How will the Brexit impact the E.U. and world economy?
The E.U. will suffer more from this than the world economy. Britain is a natural bridge between the E.U. and all other English-speaking countries, and continental Europe. Britain is the most free market economy in Europe, kind of a small-scale version of the United States. Its products markets are fairly competitive, and its labor market remains much more flexible than what seen in Italy, France, Spain and even Germany. I fear that with Britain out of the E.U. such “competitive pro-market” environments will weaken in continental Europe.
Besides this, Britain has been an important trading partner for most European countries. With likely higher trade costs (which will add to the fact that Britain was already outside the Euro area, hence trading with them already involved currency exchange fees and an exchange rate risk), that aspect will probably weaken, with negative spillovers on GDP growth across Europe. According to current estimates, we might be talking about -0.2 to -0.4 percent for single countries. This would be not be a big deal in countries growing at 3-4 percent rates per year, but this is clearly not the case in most E.U. countries (especially Southern Europe).
A more indirect, but also more sizable effect, is the uncertainty factor. Financial markets are soft ground for speculators, who bet not just on future stock prices but also on the future of countries. Since the U.K. is the first country to leave the E.U., we do not know what will come next: how long and complex the exit procedure will be, what kind of trade deal the U.K. will be able to strike with the EU—and most importantly—we do not know about cascade effects. I am already hearing in the news that other anti-E.U. parties, across Europe, will push for similar referenda. As Britain has just taught us, the outcome of those is highly uncertain.
Will the U.S. strongly feel the impact of the Brexit?
It will only if the Brexit prolongs the slow post-crisis recovery in the E.U. Britain will remain an important economic partner to the U.S., although, some companies, may not find the same advantages to stay in the U.K. As for the global economy, what I fear mostly, is the uncertainty effect. Over the last year or so, stock market returns have been very volatile, even in the U.S., despite the fact that the latter have shown signals of future growth.
Anything else of importance you would like to add?
This is not a good outcome for Europe. There was enough uncertainty already undermining the E.U. economy. However, this could also be a good opportunity for a “wake-up call” for E.U. institutions. For years economists have been advocating that there can’t be a monetary union without a fiscal union. The recent Greek crisis has made that even clearer. The current redistribution mechanism of E.U. resources doesn’t work.

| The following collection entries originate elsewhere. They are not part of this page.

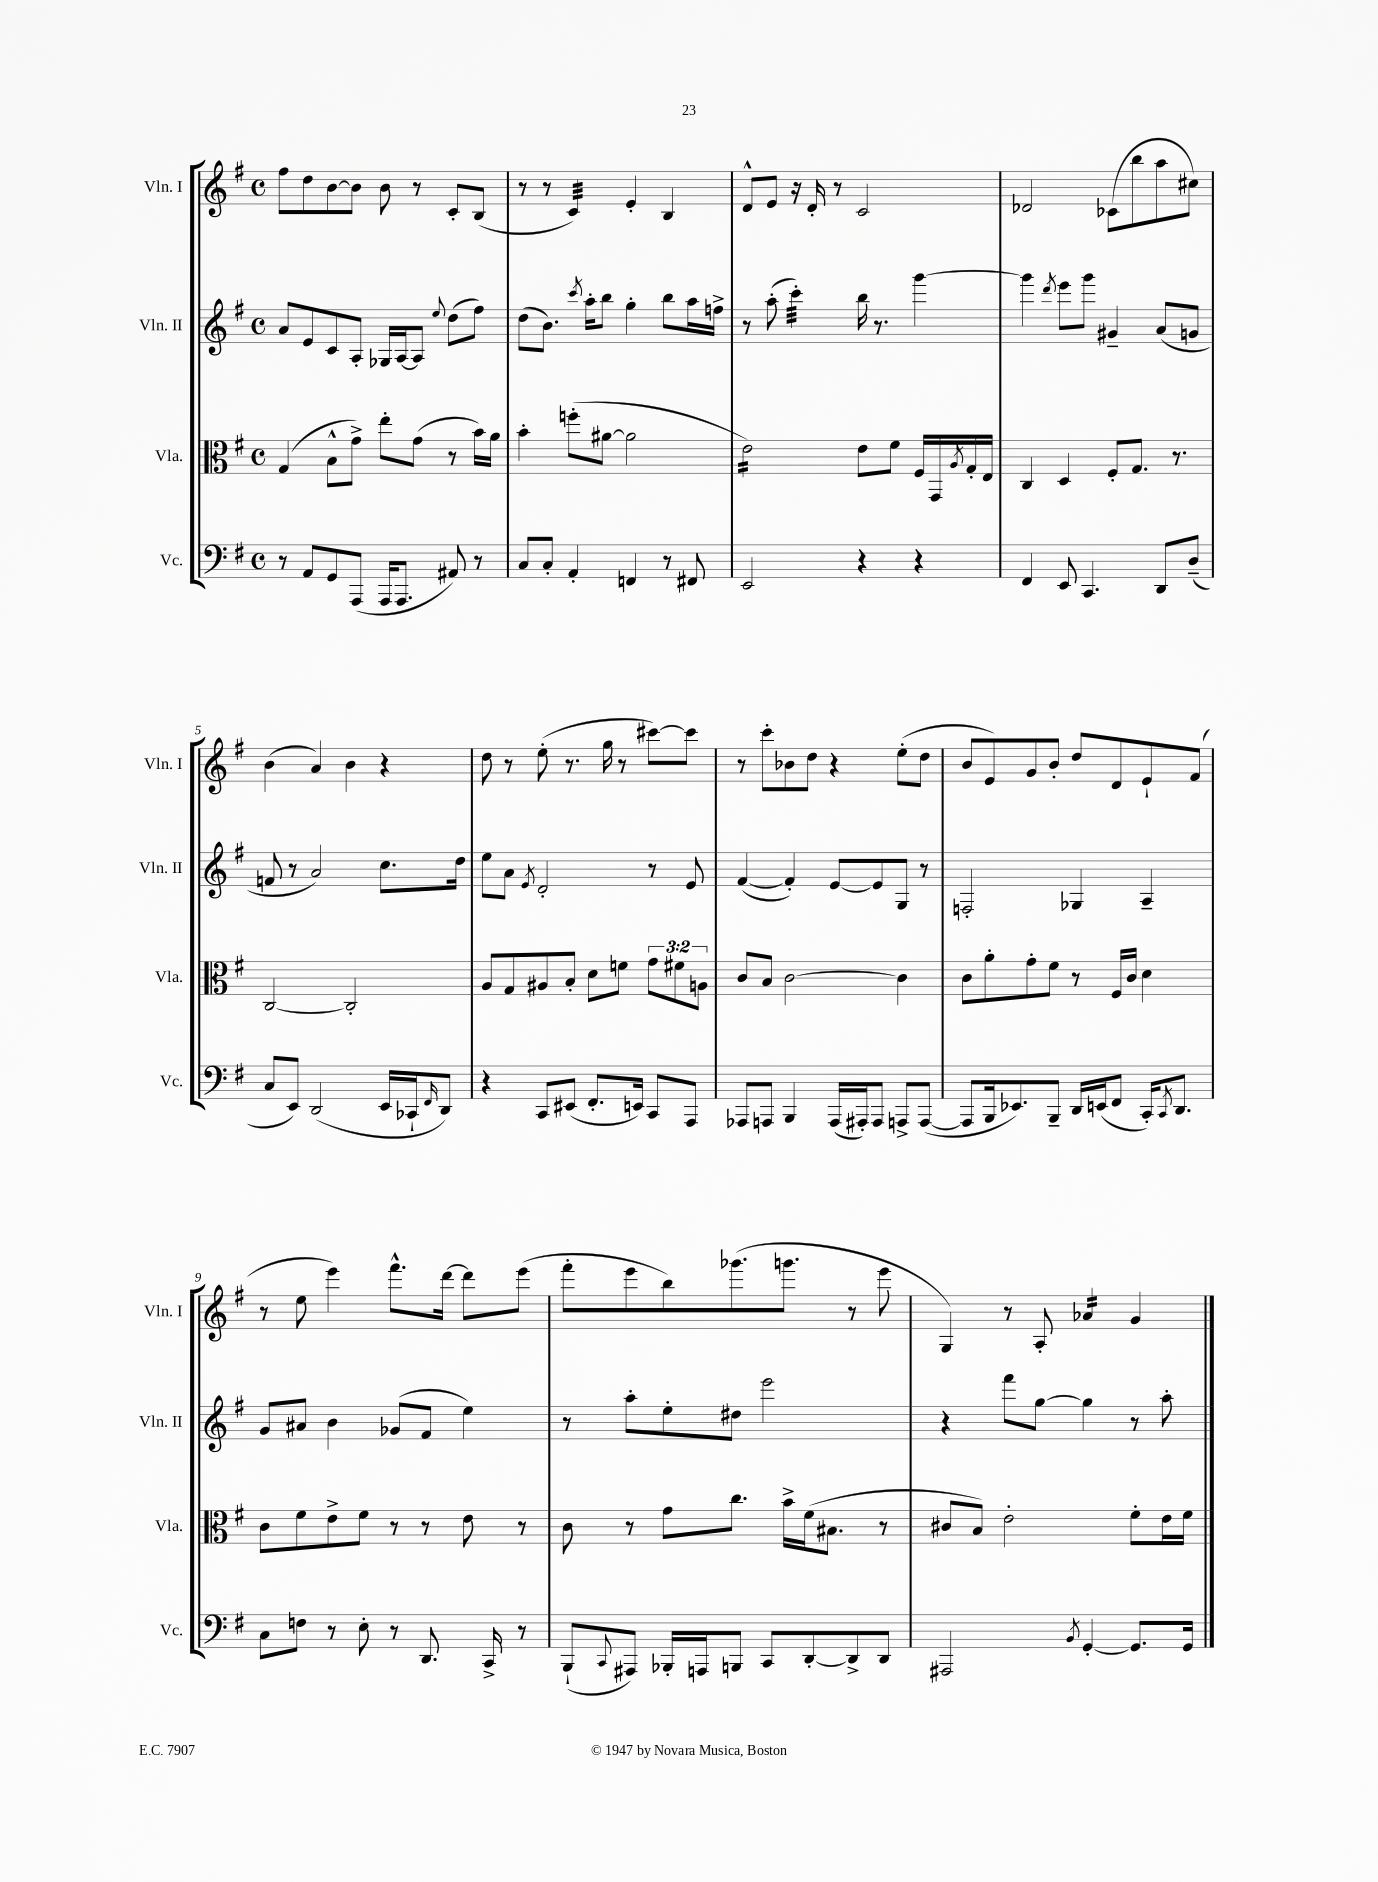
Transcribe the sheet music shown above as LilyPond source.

<<
\new StaffGroup <<
\new Staff = "s0" \with { instrumentName = "Vln. I" shortInstrumentName = "Vln. I" } {
    \clef treble \key g \major \defaultTimeSignature \time 4/4
    fis''8 d''8 b'8~ b'8 b'8 r8 c'8-. b8( |
    r8 r8 c'4:32) e'4-. b4 |
    d'8-^ e'8 r16 d'16-. r8 c'2 |
    des'2 ces'8( b''8 a''8 cis''8) |
    b'4( a'4) b'4 r4 |
    d''8 r8 e''8-.( r8. g''16 r8 cis'''8~) cis'''8 |
    r8 c'''8-. bes'8 d''8 r4 e''8-.( d''8 |
    b'8 e'8) g'8 b'8-. d''8 d'8 e'8-! fis'8( |
    r8 e''8 e'''4) fis'''8.-^ d'''16~ d'''8 e'''8( |
    fis'''8-. e'''8 b''8) ges'''8.( g'''8. r8 e'''8 |
    g4) r8 a8-. aes'4:16 g'4 \bar "|." |
}
\new Staff = "s1" \with { instrumentName = "Vln. II" shortInstrumentName = "Vln. II" } {
    \clef treble \key g \major \defaultTimeSignature \time 4/4
    a'8 e'8 c'8 a8-. ges16 a16~ a8 \appoggiatura { e''8 } d''8( fis''8) |
    d''8( b'8.) \acciaccatura { c'''8 } a''16-. b''8 g''4-. b''8 a''16 f''16-> |
    r8 a''8-.( c'''4:32-.) b''16 r8. g'''4~ |
    g'''4 \acciaccatura { d'''8 } e'''8 g'''8 gis'4-- a'8( g'8 |
    f'8 r8 a'2) c''8. d''16 |
    e''8 a'8 \acciaccatura { e'8 } d'2-. r8 e'8 |
    fis'4~( fis'4-.) e'8~ e'8 g8 r8 |
    f2-. ges4 a4-- |
    g'8 ais'8 b'4 ges'8( fis'8 e''4) |
    r8 a''8-. e''8-. dis''8 e'''2 |
    r4 fis'''8 g''8~ g''4 r8 a''8-. \bar "|." |
}
\new Staff = "s2" \with { instrumentName = "Vla." shortInstrumentName = "Vla." } {
    \clef alto \key g \major \defaultTimeSignature \time 4/4 \override Staff.TupletNumber.text = #tuplet-number::calc-fraction-text
    g4( b8-^ g'8->) e''8-. g'8( r8 b'16) a'16 |
    b'4-. f''8-.( ais'8~ ais'2 |
    e'2:16) e'8 fis'8 fis16 g,16 \acciaccatura { a8 } g16-. e16 |
    c4 d4 fis8-. g8. r8. |
    c2~ c2-. |
    a8 g8 ais8 b8-. d'8 f'8 \tuplet 3/2 { g'8 fis'8 a8 } |
    c'8 b8 c'2~ c'4 |
    c'8 a'8-. g'8-. fis'8 r8 fis16 c'16 d'4 |
    c'8 fis'8 e'8-> fis'8 r8 r8 e'8 r8 |
    c'8 r8 g'8 c''8. b'16-> fis'16( bis8. r8 |
    cis'8 b8) e'2-. fis'8-. e'16 fis'16 \bar "|." |
}
\new Staff = "s3" \with { instrumentName = "Vc." shortInstrumentName = "Vc." } {
    \clef bass \key g \major \defaultTimeSignature \time 4/4
    r8 a,8 g,8 a,,8( a,,16 a,,8. ais,8) r8 |
    c8 c8-. a,4-. f,4 r8 fis,8 |
    e,2 r4 r4 |
    fis,4 e,8 c,4. d,8 d8--( |
    c8 e,8) d,2( e,16 ces,16-! \grace { fis,16 } d,8) |
    r4 c,8 eis,8( fis,8.-. e,16) c,8 a,,8 |
    aes,,8 a,,8 b,,4 a,,16( ais,,16-.) ais,,8 a,,8-> a,,8~( |
    a,,8 b,,16 ees,8.) b,,8-- d,16 e,16( fis,8 c,16-.) \acciaccatura { c,8 } d,8. |
    c8 f8 r8 e8-. r8 d,8. c,16-> r8 |
    b,,8-!( \appoggiatura { c,8 } ais,,8) bes,,16-. a,,16 b,,8 c,8 d,8~-. d,8-> d,8 |
    ais,,2 \acciaccatura { b,8 } g,4~-. g,8. g,16 \bar "|." |
}
>>
>>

Britain is kind of a special player in this, since it was already not part of the Euro currency, but part of the E.U. The British vote—what is crucial is not the fact that the “Leave” won 52-to-48 percent, but the fact that the “Remain” didn’t win by very large majority —tells us that we may not have a real political union. European leaders rushed to create a European institution without thinking about creating the concept of a “European citizen.” If similar referenda were called throughout continental Europe we will never see large wins, by either faction. To the British “Mr. Smith,” the E.U. is a black box that sucks up his money. I am sure “Signor Rossi” (from Italy) or “Moissier Bernard” (from France) share the same thought. The only one who may disagree is “Herr Muller” (from Germany).